═══ Document text

In this Oct. 7, 2019 photo, high school sophomore Aela Mansmann, then 15, of Cape Elizabeth, left, stands with her younger brother Aidan as he displays a placard during a school walkout, in Cape Elizabeth. Credit: Courtesy of Shael Norris

If you or someone you know needs resources or support related to sexual violence, contact the Maine Coalition Against Sexual Assault’s 24/7 hotline at 800-871-7741.

PORTLAND, Maine —  A federal appeals court has ruled that a lower court was justified in blocking the suspension of a Cape Elizabeth student who posted a note in a bathroom to draw attention to sexual assault.

Aela Mansmann, a then 15-year-old student at Cape Elizabeth High School, wrote an anonymous message on a sticky note saying, “There is a rapist in our school and you know who it is.” She posted it in a women’s bathroom at the school in September 2019. School authorities suspended Mansmann and two others who left similar notes for bullying following an investigation.

Writing on behalf of the United States Court of Appeals for the First Circuit in Boston, Judge Sandra L. Lynch found that the school “is not permitted to punish a student merely because her speech causes argument on a controversial topic.”

The decision upholds a controversial court ruling on constitutionally protected free speech, finding that the student’s message followed other unsuccessful attempts to bring the matter to the school’s administrators through official channels.

In a statement, Cape Elizabeth Superintendent Donna Wolfrom said she was disappointed that the court did not reverse the decision to block the school from suspending Mansmann, adding that the school has “always encouraged our students to speak out on matters that are important to them” but that policy “is not what this case was about.”

“As the court recognized, the student in this case was disciplined because school administration believed she was bullying another student and this decision provides further justification for our commitment to protecting the rights of all students to feel safe at school and free from bullying behavior by their peers,” Wolfrom said. 

Mansmann said she was thrilled that the court recognized her advocacy as protected speech under the Constitution.

“I hope this ruling helps more students speak up about sexual assault, and other topics that are important to them,” Mansmann said.  

On June 11, 2019, Mansmann and two of her peers attended a Cape Elizabeth public school board meeting during which they raised concerns about the school’s Title IX procedures and its inadequate handling of sexual violence, according to court documents.

The student complained that the school district had no policy describing how to report sexual assault and requested that the school board work with her and fellow students on a comprehensive policy, according to the ruling.

“The administrators assert that after the meeting, a school committee ‘embarked on a comprehensive . . . review of [the school’s] policies and procedures.’ The committee appointed a student representative but did not invite any of the students who had requested to be involved,” the ruling said.

══════

# [Instructions]
1. Repeat the passage of the article about the Cape Elizabeth student's suspension from "Mansmann said she" to "to court documents.".
2. Carry on the article about the appeals court ruling on the Cape Elizabeth student's suspension from the point where it stops.
The records have no connection to the article about the Cape Elizabeth student.

═══ Data supplied

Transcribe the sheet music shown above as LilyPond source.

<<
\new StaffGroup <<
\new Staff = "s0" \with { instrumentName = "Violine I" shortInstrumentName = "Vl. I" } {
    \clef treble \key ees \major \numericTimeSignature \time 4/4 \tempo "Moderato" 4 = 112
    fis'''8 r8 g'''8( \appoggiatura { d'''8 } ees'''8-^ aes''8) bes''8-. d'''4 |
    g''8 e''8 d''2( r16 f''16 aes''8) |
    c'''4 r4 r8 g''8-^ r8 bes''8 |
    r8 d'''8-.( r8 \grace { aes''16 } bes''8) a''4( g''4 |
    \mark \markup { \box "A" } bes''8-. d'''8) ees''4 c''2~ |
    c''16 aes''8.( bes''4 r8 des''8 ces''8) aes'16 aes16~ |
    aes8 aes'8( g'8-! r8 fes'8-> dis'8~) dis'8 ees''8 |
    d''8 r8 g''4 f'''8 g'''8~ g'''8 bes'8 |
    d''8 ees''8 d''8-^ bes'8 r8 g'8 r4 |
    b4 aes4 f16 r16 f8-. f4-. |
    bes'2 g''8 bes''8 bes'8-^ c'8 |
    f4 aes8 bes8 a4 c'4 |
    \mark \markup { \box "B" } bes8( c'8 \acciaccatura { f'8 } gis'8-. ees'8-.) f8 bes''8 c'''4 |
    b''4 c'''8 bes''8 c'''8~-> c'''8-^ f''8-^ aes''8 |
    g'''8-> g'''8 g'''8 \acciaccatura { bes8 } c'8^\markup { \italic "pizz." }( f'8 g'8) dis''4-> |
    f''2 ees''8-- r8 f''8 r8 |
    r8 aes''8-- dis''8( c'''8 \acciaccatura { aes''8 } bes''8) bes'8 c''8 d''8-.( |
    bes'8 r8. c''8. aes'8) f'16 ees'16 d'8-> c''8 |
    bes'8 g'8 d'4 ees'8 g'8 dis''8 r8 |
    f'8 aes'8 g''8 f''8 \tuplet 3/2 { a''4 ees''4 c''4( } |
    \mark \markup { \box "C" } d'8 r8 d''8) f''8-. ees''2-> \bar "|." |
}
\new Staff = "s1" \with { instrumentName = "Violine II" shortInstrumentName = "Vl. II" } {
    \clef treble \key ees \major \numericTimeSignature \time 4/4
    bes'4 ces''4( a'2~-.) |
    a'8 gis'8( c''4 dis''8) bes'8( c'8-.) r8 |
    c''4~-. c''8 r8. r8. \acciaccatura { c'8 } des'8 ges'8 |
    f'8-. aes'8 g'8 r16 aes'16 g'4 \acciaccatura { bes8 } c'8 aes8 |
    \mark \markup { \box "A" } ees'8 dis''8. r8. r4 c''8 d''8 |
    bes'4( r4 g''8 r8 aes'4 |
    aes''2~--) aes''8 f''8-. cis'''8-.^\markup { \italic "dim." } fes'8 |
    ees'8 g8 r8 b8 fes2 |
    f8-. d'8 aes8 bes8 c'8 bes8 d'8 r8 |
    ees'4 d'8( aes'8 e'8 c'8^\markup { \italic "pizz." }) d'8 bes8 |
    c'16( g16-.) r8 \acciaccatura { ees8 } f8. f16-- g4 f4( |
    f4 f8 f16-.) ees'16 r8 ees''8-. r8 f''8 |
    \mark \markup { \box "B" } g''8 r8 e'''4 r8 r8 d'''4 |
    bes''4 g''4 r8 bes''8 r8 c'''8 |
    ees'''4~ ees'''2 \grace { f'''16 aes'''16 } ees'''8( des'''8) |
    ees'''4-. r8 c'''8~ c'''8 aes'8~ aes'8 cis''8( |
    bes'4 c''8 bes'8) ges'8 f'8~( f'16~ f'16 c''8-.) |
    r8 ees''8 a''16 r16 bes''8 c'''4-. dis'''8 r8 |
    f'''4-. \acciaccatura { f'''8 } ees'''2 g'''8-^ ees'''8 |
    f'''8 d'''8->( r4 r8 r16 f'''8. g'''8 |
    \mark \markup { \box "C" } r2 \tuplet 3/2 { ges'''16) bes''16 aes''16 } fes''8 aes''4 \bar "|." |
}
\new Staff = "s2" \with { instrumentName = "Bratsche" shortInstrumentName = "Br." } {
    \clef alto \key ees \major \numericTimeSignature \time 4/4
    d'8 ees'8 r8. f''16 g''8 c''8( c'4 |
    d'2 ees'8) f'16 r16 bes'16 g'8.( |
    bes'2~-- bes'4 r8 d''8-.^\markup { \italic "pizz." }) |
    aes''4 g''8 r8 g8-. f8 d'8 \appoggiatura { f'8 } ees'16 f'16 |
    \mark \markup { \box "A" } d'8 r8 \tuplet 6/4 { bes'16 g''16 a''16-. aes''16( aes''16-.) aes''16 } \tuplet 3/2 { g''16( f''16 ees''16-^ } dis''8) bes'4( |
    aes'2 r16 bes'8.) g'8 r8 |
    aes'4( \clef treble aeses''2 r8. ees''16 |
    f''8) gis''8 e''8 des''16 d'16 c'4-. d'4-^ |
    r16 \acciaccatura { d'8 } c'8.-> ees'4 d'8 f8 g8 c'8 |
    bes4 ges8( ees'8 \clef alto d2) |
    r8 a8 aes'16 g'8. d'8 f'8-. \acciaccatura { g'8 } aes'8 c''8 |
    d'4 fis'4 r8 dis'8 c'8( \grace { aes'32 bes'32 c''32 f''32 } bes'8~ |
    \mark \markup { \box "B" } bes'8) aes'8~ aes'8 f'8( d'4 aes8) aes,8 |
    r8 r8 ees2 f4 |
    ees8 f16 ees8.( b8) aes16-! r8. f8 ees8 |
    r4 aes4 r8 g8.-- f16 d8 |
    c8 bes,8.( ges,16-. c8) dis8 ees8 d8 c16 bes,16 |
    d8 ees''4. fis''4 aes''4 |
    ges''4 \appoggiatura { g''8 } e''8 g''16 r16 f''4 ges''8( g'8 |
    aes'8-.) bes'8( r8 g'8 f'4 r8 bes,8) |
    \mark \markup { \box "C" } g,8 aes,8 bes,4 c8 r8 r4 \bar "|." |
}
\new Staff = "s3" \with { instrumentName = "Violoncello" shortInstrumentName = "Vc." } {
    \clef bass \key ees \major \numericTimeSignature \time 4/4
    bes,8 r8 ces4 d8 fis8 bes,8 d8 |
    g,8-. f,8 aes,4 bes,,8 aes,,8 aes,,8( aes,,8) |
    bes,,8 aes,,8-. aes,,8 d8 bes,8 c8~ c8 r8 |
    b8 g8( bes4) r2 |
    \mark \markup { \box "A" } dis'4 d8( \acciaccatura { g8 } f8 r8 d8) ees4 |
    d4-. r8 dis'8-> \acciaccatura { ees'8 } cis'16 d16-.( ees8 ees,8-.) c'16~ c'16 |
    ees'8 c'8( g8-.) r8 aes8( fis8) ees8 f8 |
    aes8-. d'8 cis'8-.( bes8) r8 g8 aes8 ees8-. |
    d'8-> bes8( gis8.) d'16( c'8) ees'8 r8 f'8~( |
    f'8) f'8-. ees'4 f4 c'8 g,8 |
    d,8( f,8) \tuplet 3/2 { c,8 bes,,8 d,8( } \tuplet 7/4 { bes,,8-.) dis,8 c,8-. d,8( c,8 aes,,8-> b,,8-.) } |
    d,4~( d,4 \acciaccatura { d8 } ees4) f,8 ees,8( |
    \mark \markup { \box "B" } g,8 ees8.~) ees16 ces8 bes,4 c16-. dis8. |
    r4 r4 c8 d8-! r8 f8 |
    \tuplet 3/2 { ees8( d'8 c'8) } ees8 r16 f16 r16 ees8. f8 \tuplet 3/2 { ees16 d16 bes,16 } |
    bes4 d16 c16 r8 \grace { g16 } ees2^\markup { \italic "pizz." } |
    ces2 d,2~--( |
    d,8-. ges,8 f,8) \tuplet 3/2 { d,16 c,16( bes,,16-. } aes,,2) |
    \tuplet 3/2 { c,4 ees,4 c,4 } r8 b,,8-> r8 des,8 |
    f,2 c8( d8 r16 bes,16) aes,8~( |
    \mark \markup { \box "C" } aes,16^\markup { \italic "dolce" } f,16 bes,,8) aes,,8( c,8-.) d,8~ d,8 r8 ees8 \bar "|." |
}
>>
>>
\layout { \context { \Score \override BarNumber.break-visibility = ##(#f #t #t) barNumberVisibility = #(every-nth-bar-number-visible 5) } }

══════

# [Answers for the tasks]
1.
Mansmann said she was thrilled that the court recognized her advocacy as protected speech under the Constitution.

“I hope this ruling helps more students speak up about sexual assault, and other topics that are important to them,” Mansmann said.  

On June 11, 2019, Mansmann and two of her peers attended a Cape Elizabeth public school board meeting during which they raised concerns about the school’s Title IX procedures and its inadequate handling of sexual violence, according to court documents.

2.
The case was taken up by the ACLU of Maine, which argued that the sticky note raised awareness about an issue of public significance. The ACLU called for a federal court to block the suspension of the student last October.

“It is already difficult for survivors and their allies to speak up about sexual assault,” said Emma Bond, legal director of the ACLU of Maine. “The circuit court’s decision affirms that schools cannot silence students simply for speaking up on important, but difficult, issues. It affirms the long-established precedent that students do not leave their constitutional rights at the schoolhouse door.”  

The school’s principal wrote in a letter to the community last October that a male student believed he was the target of the note and felt unsafe at school. The ACLU of Maine argued that that was not relevant to the case, since the student who authored the note did not identify anyone by name.

The court found that school administrators interviewed 47 students about the sticky note, and reviewed camera footage from inside the school. Through that investigation, authorities found evidence of a video that had circulated the student body that appeared to accuse a male student of sexual assault. 

School authorities investigated the accusations and determined they were not credible, saying that some students they interviewed described the video as “a joke.” The male student stayed home from school for more than a week after he was targeted by fellow classmates. 

Mansmann maintained that her message did not refer to any specific incident and was intended to raise awareness about “rape culture” at the school. The school district conducted seven investigations into possible sexual harassment or assault violations of Title IX last school year, and determined that violations “more likely than not” occurred in four of those cases, according to the Portland Press Herald.

The Associated Press contributed to this story.